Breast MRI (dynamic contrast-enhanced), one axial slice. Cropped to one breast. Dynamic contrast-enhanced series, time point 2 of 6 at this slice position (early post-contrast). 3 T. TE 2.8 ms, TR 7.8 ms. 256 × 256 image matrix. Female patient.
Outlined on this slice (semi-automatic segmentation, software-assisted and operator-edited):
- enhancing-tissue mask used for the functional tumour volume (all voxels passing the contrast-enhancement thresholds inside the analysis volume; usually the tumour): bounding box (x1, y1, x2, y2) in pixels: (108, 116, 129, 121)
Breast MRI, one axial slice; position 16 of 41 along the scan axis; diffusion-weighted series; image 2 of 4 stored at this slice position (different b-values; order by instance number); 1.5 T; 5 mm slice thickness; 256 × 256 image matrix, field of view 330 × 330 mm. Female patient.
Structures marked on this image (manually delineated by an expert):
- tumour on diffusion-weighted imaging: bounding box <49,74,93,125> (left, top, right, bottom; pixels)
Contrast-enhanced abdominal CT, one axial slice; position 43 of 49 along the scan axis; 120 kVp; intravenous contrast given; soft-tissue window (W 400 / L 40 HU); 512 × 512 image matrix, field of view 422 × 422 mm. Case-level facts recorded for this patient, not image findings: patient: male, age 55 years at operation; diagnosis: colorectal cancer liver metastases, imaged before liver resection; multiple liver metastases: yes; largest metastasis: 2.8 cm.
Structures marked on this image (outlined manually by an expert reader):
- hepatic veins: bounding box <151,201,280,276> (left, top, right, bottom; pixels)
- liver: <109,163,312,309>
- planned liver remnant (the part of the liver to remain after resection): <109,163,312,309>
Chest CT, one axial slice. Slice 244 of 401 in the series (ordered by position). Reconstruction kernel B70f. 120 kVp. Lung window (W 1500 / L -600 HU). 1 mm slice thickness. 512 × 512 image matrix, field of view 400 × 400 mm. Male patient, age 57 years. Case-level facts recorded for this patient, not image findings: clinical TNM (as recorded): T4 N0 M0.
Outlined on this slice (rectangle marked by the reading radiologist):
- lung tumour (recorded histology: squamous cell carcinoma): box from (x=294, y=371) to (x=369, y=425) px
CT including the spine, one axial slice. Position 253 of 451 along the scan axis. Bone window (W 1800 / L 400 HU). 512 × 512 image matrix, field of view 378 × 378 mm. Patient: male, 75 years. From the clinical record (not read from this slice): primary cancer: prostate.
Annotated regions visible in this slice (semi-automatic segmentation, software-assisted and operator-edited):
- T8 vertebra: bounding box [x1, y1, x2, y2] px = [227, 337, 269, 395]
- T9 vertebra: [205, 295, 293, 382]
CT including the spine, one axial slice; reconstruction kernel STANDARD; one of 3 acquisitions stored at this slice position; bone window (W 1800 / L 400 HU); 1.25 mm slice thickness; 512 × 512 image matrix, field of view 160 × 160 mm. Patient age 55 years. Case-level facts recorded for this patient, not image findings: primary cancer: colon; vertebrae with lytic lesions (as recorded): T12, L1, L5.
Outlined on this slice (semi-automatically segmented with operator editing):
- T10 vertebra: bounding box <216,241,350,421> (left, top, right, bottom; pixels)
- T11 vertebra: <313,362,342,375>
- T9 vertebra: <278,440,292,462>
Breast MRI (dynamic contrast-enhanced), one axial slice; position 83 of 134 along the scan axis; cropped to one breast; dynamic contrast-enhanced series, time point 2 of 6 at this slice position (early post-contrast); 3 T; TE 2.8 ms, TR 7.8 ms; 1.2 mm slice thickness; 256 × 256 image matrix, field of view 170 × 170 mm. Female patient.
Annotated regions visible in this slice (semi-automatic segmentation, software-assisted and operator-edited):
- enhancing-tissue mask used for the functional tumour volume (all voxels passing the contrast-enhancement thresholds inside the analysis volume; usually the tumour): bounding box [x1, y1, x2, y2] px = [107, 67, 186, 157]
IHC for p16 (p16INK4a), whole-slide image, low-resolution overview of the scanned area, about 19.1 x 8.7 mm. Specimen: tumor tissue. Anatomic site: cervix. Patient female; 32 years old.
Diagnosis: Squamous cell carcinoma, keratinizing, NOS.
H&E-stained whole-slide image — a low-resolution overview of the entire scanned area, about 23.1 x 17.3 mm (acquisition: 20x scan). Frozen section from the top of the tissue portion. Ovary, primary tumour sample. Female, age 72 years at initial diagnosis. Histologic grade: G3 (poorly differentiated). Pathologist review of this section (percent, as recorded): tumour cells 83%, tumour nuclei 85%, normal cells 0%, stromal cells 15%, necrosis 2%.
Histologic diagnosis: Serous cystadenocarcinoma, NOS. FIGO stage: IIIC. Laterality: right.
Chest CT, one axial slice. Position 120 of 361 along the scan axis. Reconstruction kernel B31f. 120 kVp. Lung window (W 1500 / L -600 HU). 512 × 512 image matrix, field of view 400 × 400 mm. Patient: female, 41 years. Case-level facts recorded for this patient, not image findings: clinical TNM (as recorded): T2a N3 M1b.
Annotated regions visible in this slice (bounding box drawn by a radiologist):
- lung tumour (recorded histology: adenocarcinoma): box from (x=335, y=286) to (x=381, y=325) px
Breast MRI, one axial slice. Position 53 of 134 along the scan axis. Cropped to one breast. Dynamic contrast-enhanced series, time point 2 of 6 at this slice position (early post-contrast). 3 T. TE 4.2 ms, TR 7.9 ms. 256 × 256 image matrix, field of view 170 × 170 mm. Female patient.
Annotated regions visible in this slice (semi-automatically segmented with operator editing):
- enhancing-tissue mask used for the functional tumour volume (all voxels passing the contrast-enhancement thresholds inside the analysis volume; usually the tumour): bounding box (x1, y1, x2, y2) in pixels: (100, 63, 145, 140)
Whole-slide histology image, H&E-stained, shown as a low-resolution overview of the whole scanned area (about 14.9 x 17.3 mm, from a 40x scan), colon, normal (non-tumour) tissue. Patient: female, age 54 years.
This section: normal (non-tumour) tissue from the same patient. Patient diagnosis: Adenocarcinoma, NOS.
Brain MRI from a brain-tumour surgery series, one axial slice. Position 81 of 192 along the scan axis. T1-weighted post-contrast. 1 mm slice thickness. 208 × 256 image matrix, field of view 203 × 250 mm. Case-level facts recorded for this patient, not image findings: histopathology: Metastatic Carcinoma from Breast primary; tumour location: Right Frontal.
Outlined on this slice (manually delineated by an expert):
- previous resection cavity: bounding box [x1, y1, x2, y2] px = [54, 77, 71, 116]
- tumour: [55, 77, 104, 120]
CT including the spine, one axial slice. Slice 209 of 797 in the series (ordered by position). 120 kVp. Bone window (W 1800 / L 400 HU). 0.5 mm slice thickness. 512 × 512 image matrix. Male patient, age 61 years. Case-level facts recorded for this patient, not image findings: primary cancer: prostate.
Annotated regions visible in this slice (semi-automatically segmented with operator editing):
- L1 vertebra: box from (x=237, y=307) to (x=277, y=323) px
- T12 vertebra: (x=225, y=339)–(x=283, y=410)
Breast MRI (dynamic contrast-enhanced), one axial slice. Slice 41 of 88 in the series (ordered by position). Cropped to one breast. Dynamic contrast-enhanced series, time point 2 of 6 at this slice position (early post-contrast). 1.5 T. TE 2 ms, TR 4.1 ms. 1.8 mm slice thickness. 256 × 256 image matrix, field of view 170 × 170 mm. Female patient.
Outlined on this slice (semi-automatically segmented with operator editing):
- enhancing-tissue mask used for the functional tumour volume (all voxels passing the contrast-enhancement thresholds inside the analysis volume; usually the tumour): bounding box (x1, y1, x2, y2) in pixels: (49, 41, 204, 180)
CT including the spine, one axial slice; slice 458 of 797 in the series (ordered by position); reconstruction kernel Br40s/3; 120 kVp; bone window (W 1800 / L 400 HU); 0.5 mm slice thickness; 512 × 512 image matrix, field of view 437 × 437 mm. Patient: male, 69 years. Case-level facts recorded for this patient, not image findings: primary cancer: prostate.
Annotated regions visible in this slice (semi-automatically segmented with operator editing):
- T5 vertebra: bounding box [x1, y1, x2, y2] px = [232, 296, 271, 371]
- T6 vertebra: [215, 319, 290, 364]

▬▬▬▬▬▬

## Work item
Above are some lines. Repeat exactly, and only, those from the line that has "- tumour: [55, 77, 104, 120]" through the line that has "- T5 vertebra: bounding".

## Problem solution
- tumour: [55, 77, 104, 120]
CT including the spine, one axial slice. Slice 209 of 797 in the series (ordered by position). 120 kVp. Bone window (W 1800 / L 400 HU). 0.5 mm slice thickness. 512 × 512 image matrix. Male patient, age 61 years. Case-level facts recorded for this patient, not image findings: primary cancer: prostate.
Annotated regions visible in this slice (semi-automatically segmented with operator editing):
- L1 vertebra: box from (x=237, y=307) to (x=277, y=323) px
- T12 vertebra: (x=225, y=339)–(x=283, y=410)
Breast MRI (dynamic contrast-enhanced), one axial slice. Slice 41 of 88 in the series (ordered by position). Cropped to one breast. Dynamic contrast-enhanced series, time point 2 of 6 at this slice position (early post-contrast). 1.5 T. TE 2 ms, TR 4.1 ms. 1.8 mm slice thickness. 256 × 256 image matrix, field of view 170 × 170 mm. Female patient.
Outlined on this slice (semi-automatically segmented with operator editing):
- enhancing-tissue mask used for the functional tumour volume (all voxels passing the contrast-enhancement thresholds inside the analysis volume; usually the tumour): bounding box (x1, y1, x2, y2) in pixels: (49, 41, 204, 180)
CT including the spine, one axial slice; slice 458 of 797 in the series (ordered by position); reconstruction kernel Br40s/3; 120 kVp; bone window (W 1800 / L 400 HU); 0.5 mm slice thickness; 512 × 512 image matrix, field of view 437 × 437 mm. Patient: male, 69 years. Case-level facts recorded for this patient, not image findings: primary cancer: prostate.
Annotated regions visible in this slice (semi-automatically segmented with operator editing):
- T5 vertebra: bounding box [x1, y1, x2, y2] px = [232, 296, 271, 371]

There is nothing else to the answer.